Cette brusque augmentation du niveau des mers est-elle comparable à ce qui se passe aujourd’hui?

L’enregistrement de Tahiti montre qu’il a existé dans le passé une augmentation de 40 millimètres par an sur trois cents ans. Aujourd’hui, nous n’en sommes pas encore là. Les satellites mesurent une hausse de 3 mm par an depuis les années 1990 et les deux tiers de cette valeur sont dus à la dilatation thermique de l’eau sous l’effet du réchauffement global de la planète. Seul un tiers provient de la fonte des glaces. Il se trouve cependant que cette fonte s’accélère, et les prévisions font état d’une courbe non pas linéaire mais exponentielle. En d’autres termes, ces 3 mm par an ne vont pas durer. D’ici à la fin du siècle, on s’attend à une hausse totale du niveau de l’eau de 50 cm à 1 m, selon les modèles.

Comment la vie sur Terre a-t-elle encaissé le choc de cette montée des eaux il y a 15 000 ans?

Il nous manque des éléments pour le savoir. Nous avons pu récolter des données de température et de salinité des eaux grâce à nos forages à Tahiti. Mais il nous faut des mesures semblables tout autour de la planète afin de construire une image globale de l’impact de ces changements. Un seul point ne suffit pas.

La Terre a donc connu des remontées des océans importantes par le passé…

Depuis 800 000 ans, la Terre vit à un rythme de glaciation déglaciation tous les 100 000 ans, grosso modo. Les océans montent et redes­- cendent sans cesse. Il y a 125 000 ans, par exemple, leur niveau était entre 4 et 7 mètres au-dessus de celui d’aujourd’hui. Il était même 60 mètres plus haut qu’aujourd’hui il y a 50 millions d’années. Il n’y avait alors pratiquement plus de glace aux pôles. En Antarctique, le climat était à peu près méditerranéen. On y a trouvé des pollens de palmier.

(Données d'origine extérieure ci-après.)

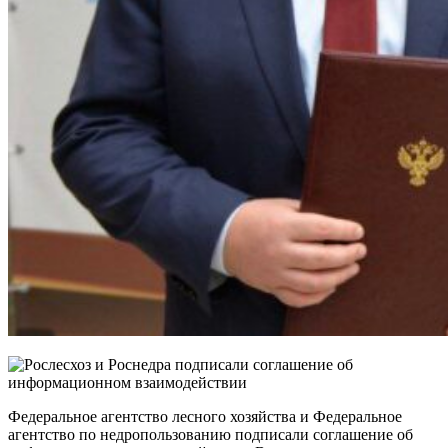
Федеральное агентство лесного хозяйства и Федеральное
агентство по недропользованию
подписали соглашение об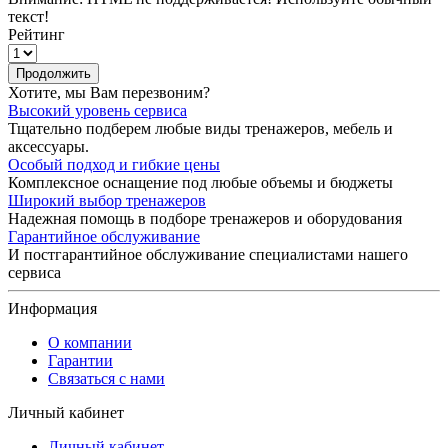
текст!
Рейтинг
Продолжить
Хотите, мы Вам перезвоним?
Высокий уровень сервиса
Тщательно подберем любые виды тренажеров, мебель и
аксессуары.
Особый подход и гибкие цены
Комплексное оснащение под любые объемы и бюджеты
Широкий выбор тренажеров
Надежная помощь в подборе тренажеров и оборудования
Гарантийное обслуживание
И постгарантийное обслуживание специалистами нашего
сервиса
Информация
О компании
Гарантии
Связаться с нами
Личный кабинет
Личный кабинет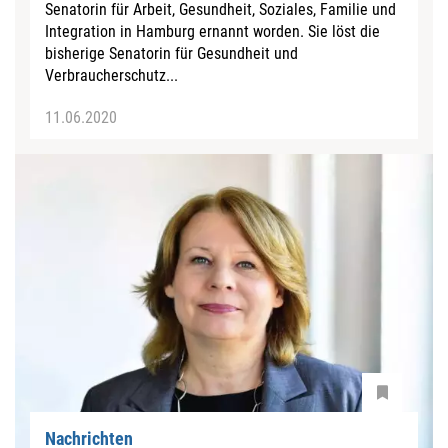
Senatorin für Arbeit, Gesundheit, Soziales, Familie und
Integration in Hamburg ernannt worden. Sie löst die
bisherige Senatorin für Gesundheit und
Verbraucherschutz...
11.06.2020
Nachrichten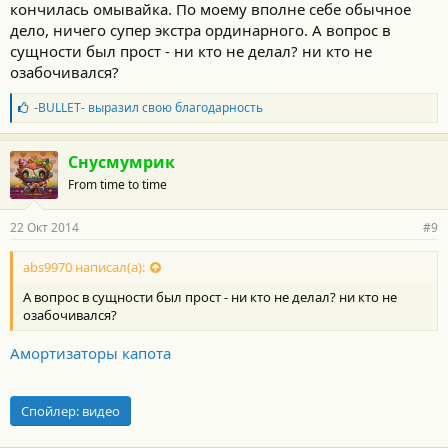
кончилась омывайка. По моему вполне себе обычное
дело, ничего супер экстра ординарного. А вопрос в
сущности был прост - ни кто не делал? ни кто не
озабочивался?
Б
-BULLET-
выразил свою благодарность
л
а
г
Снусмумрик
о
From time to time
д
а
р
22 Окт 2014
#9
н
о
с
abs9970 написал(а):
т
А вопрос в сущности был прост - ни кто не делал? ни кто не
и
:
озабочивался?
Амортизаторы капота
Спойлер:
видео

Quelle est la particularité de l’épisode actuel?

C’est la vitesse à laquelle augmente la température. Grâce aux forages dans les coraux, nous savons qu’au cours des 15 000 dernières années, la température de l’eau a augmenté de 2 °C. L’être humain l’a fait monter de 1,5° en seulement cent ans. C’est tout de même 100 fois plus rapide. Nous sommes pourtant actuellement en période interglaciaire, la dernière déglaciation s’étant terminée il y a 6000 ans. En principe, si l’on garde le même rythme que dans le passé, on devrait gentiment retourner vers le froid dans un ou deux milliers d’années. Un siècle de mesures fiables, c’est encore un peu court sur l’échelle géologique pour tirer des conclusions hâtives mais peut-être bien que les activités humaines seront à même de modifier ce scénario.